舒舒听了这个,忍不住磨牙,在九阿哥身上拧了一把,道:“爷可不是我一个人的爷”
九阿哥带了委屈道:“那也不赖爷啊,又不是我做主的。”
舒舒一愣。
她只是随口一说罢了,没指望九阿哥能接话。
这是没醉啊,心里还明白呢。
她轻哼了一声,不说话了。
九阿哥拉着她的手,放在他的胸口上,道:“整日里听你说教,爷发现爷长良心了……”
舒舒看了他一眼,不知道这话从何而起。
九阿哥已经自己絮叨上了,道:“见了八哥落拓,爷心里不落忍,好像是爷太心硬了似的,要是还跟先头似的,不计较那许多,或许大家还好好的夕。”
舒舒听着,又想要掐人了。
这一年来她虽抱着拆散八九的目的在进行,可从没有直白的挑拨兄弟的关系,而是潜移默化的,就是怕有一日落下埋怨。

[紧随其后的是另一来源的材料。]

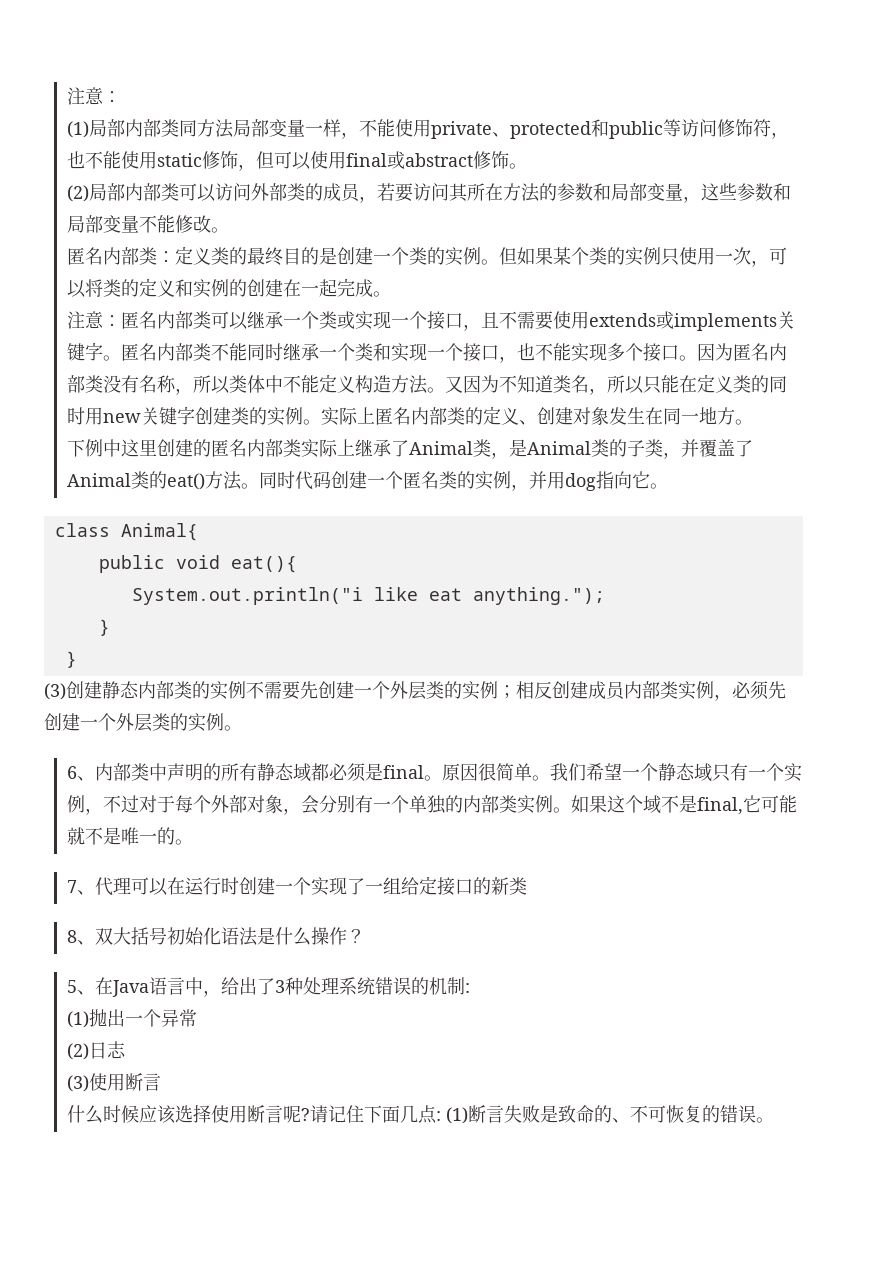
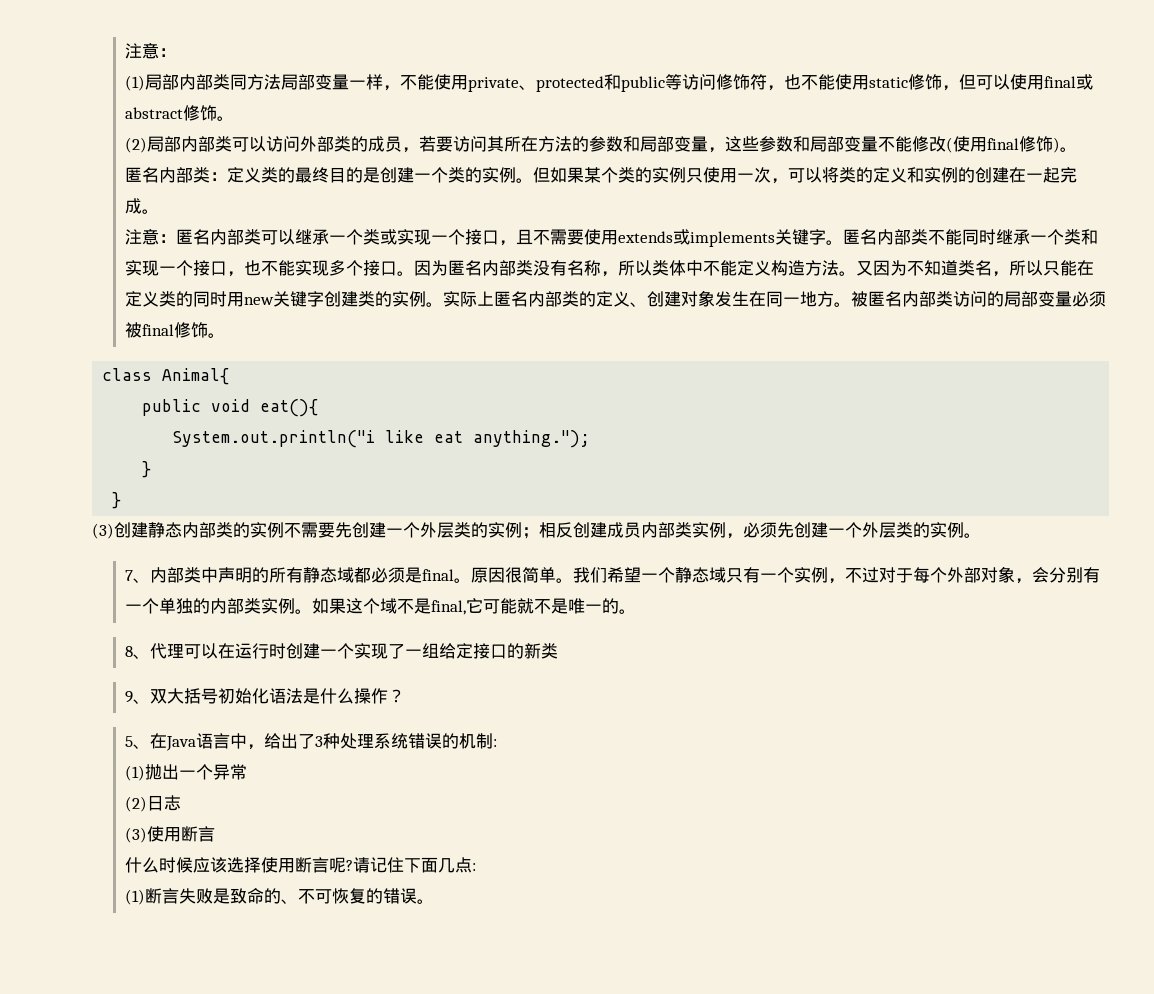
(212, 224) none -> [946,136,1061,153] (使用final修饰)
[67,439,754,459] [67,471,651,491] // 下例中这里创建的匿名内部类实际上继承了Animal类，是Animal类的子类，并覆盖了Animal类的eat()方法。同时代码创建一个匿名类的实例，并用dog指向它 -> [851,291,1107,307] [125,322,209,338] 被匿名内部类访问的局部变量必须被final修饰
[67,766,78,779] 6 -> [125,570,134,581] 7
[67,880,78,893] 7 -> [125,646,134,657] 8
[67,930,78,943] 8 -> [125,691,134,703] 9
(442, 1116) none -> (477, 867) //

九阿哥又道:“看到椿泰,爷也有些心虚,要是汗阿玛去年没有指婚,说不得岳父、岳母还会改了主意……”
舒舒的手,越发痒了。
九阿哥已经扑过来,靠在舒舒的肩膀上,道:“可是爷不后悔,爷不乐意你受委屈,也不敢想你嫁给旁人……”
舒舒的心,酥酥麻麻。
当初那个满脸倨傲、嘴巴臭臭的九阿哥的影子越来越浅。
这都会说好听的话了。
酒是色媒人。
此话不假。
尤其是这种微醺的醉意。
一夜又是许多故事。
次日一早,舒舒早早就醒了,吩咐膳房准备了洗澡水。
屋子里味道怪怪的,她都被熏臭了。
才洗到一半,九阿哥趿拉着鞋出来,带了讨好道:“一起洗。”
到底怎么洗的?
反正沐浴桶就那么大,两人在里头费劲着呢。
溢出来小半桶的水。
本来想要洗澡解个乏,结果更乏了。
两人对付了一口早饭,就又补上了回笼觉。
因为八贝勒明日就要办喜事,所以四阿哥最近操心的事情就多些。
四福晋不在二所这里住了,四阿哥也就叫人都收拾干净,将宅子空出来。
倒是五阿哥那边,没有腾宅子,因为太后跟五福晋说了,让她过几日再过来。
二所这边一空出来,三阿哥就前后脚的搬了进来。
寻常百姓人家,或许是“远香近臭”,可是在皇家并不是那样。
皇子都排在十八了,要是不往前凑,那肯定要吃亏的。
四阿哥来了。
他担心九阿哥明日犯浑,不参加八贝勒府的婚礼。
十阿哥那边,又是凡事跟着九阿哥走的。
到时候让旁人看出兄弟失和,到底不美。
结果去了内务府值房,才晓得这人告了病假。
他有些不放心,就又去了太医院值房,结果九阿哥没有传太医。